* [Exercise data]:
········

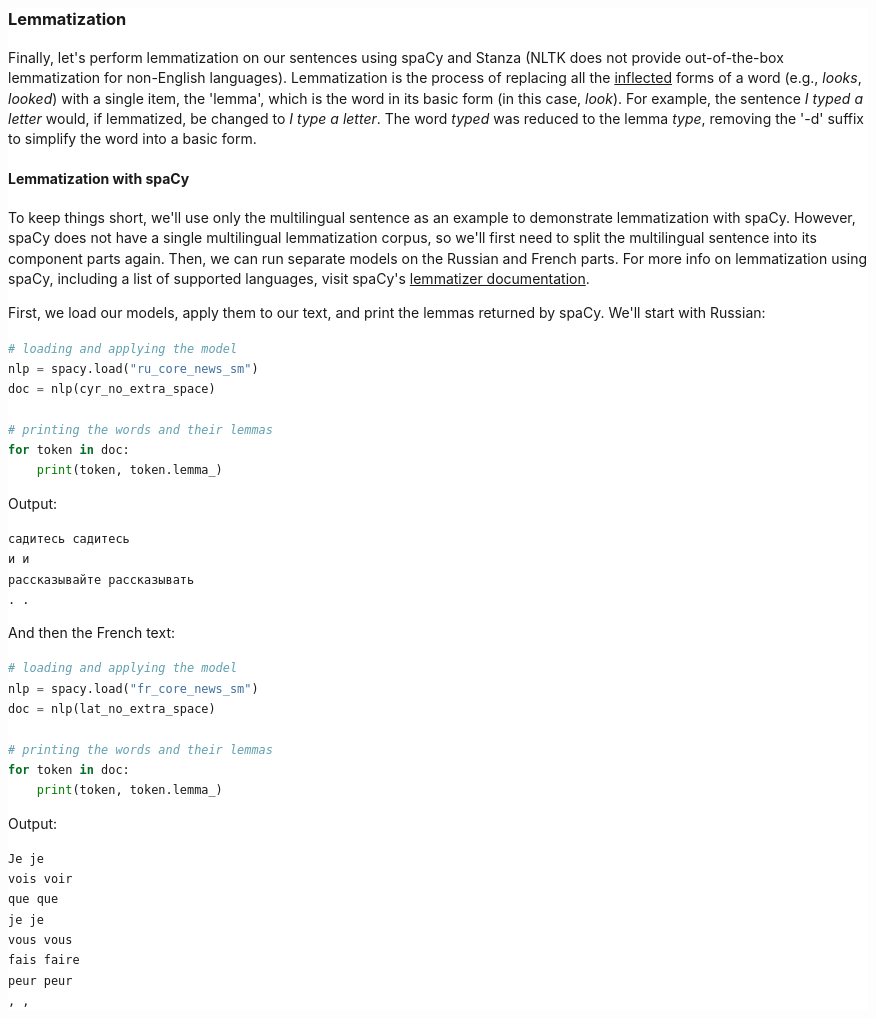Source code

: ### Lemmatization

Finally, let's perform lemmatization on our sentences using spaCy and Stanza (NLTK does not provide out-of-the-box lemmatization for non-English languages). Lemmatization is the process of replacing all the [inflected](https://perma.cc/VXG6-4SG5) forms of a word (e.g., _looks_, _looked_) with a single item, the 'lemma', which is the word in its basic form (in this case, _look_). For example, the sentence _I typed a letter_ would, if lemmatized, be changed to _I type a letter_. The word _typed_ was reduced to the lemma _type_, removing the '-d' suffix to simplify the word into a basic form.

#### Lemmatization with spaCy

To keep things short, we'll use only the multilingual sentence as an example to demonstrate lemmatization with spaCy. However, spaCy does not have a single multilingual lemmatization corpus, so we'll first need to split the multilingual sentence into its component parts again. Then, we can run separate models on the Russian and French parts. For more info on lemmatization using spaCy, including a list of supported languages, visit spaCy's [lemmatizer documentation](https://perma.cc/JE4M-CN7D).

First, we load our models, apply them to our text, and print the lemmas returned by spaCy. We'll start with Russian:


```python
# loading and applying the model
nlp = spacy.load("ru_core_news_sm")
doc = nlp(cyr_no_extra_space)

# printing the words and their lemmas
for token in doc:
    print(token, token.lemma_)
```

Output:
```
садитесь садитесь
и и
рассказывайте рассказывать
. .
```

And then the French text:

```python
# loading and applying the model
nlp = spacy.load("fr_core_news_sm")
doc = nlp(lat_no_extra_space)

# printing the words and their lemmas
for token in doc:
    print(token, token.lemma_)
```

Output:
```
Je je
vois voir
que que
je je
vous vous
fais faire
peur peur
, ,
```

········

* [What is required]:
Note every line above where the string "text" shows up, and copy those lines.

* [Exercise output]:
First, we load our models, apply them to our text, and print the lemmas returned by spaCy. We'll start with Russian:
And then the French text:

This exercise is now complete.